ASA 124th Meeting New Orleans 1992 October

3pSP3. Timing of lip and jaw movements in the production of vowel types /i, a, u/ and voicing contrast /p, b/.

Rudolph Sock

Institut de la Communication Parlee, Grenoble, France

Anders Lofqvist

Haskins Labs., 270 Crown St., New Haven, CT 06511

The temporal organization of lip and jaw movements was investigated for one subject, producing six pseudowords. The words, produced at two speech rates, normal and fast, were: /pipi/, /papa/, /pupu/, /bibi/, /baba/, /bubu/. Movement data from the upper and lower lips, and the jaw were obtained via an optoelectronic tracking device, together with an audio recording.
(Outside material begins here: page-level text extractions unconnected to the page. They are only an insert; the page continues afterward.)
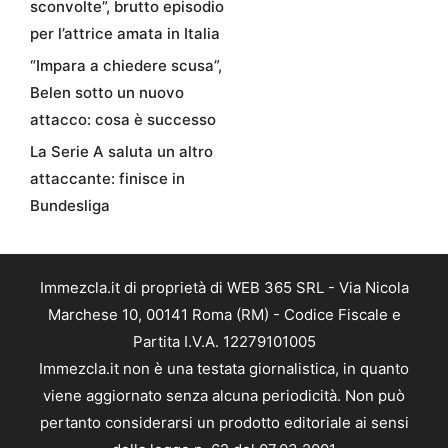
sconvolte”, brutto episodio
per l’attrice amata in Italia
“Impara a chiedere scusa”,
Belen sotto un nuovo
attacco: cosa è successo
La Serie A saluta un altro
attaccante: finisce in
Bundesliga
Immezcla.it di proprietà di WEB 365 SRL - Via Nicola
Marchese 10, 00141 Roma (RM) - Codice Fiscale e
Partita I.V.A. 12279101005
Immezcla.it non è una testata giornalistica, in quanto
viene aggiornato senza alcuna periodicità. Non può
pertanto considerarsi un prodotto editoriale ai sensi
Based on articulatory and acoustic events in the velocity and audio signals, respectively, four cycles were identified in the movement of each articulator, and two cycles in the acoustic waveform. The movement cycles are: (1) maximum vocalic velocity; (2) vocalic cycle onset; (3) maximum consonantal velocity; and (4) consonantal cycle onset. Velocity cycles were determined, as the interval between successive positive or negative peaks associated with the raising or lowering gesture in the production of either a vowel or a consonant. Onset cycles were defined as the recurrence of zero-crossings on velocity traces, reflecting the onset of a lowering or a raising gesture to produce a vowel or a consonant. The acoustic cycles are: (1) release cycle; and (2) closure cycle. Vocalic and consonantal phases were defined, within vocalic and consonantal movement cycles, respectively, as specific timing relations of articulator lowering or raising gestures, and within the appropriate acoustic cycle, as the interval that presents a stable formant structure for the vocalic phase, and as the obstruent portion, for the consonantal phase. Gestural and acoustic phasing patterns obtained within the cycles suggest that: (1) the lower lip is an efficient articulator in distinguishing the front vowels /i, a/ from the back vowel /u/, in both consonantal contexts and in all four cycles; (2) the upper lip distinguishes all vowel types in both consonantal contexts in the vocalic cycle onset, and voicing contrast in the maximum consonantal velocity; (3) distinct phasing patterns in normal speech tend to merge with increased speech rate; (4) the jaw, although a carrier articulator, does not contribute actively to separating the phonetic tasks required in this study; (5) the closure cycle is the better of the two acoustic cycles in separating vocalic and consonantal classes. Results are analyzed and discussed in terms of cognitive tasks and emergent properties of the speech production system. [Work supported by the Fyssen Foundation and NIH.]